What is needed
Are you able to retype all the records below exactly?

[[ Excerpted data open ]]

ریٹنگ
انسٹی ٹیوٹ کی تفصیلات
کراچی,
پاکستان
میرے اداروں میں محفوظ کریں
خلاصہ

[[ Excerpted data closed ]]

Answer box
ریٹنگ
انسٹی ٹیوٹ کی تفصیلات
کراچی,
پاکستان
میرے اداروں میں محفوظ کریں
خلاصہ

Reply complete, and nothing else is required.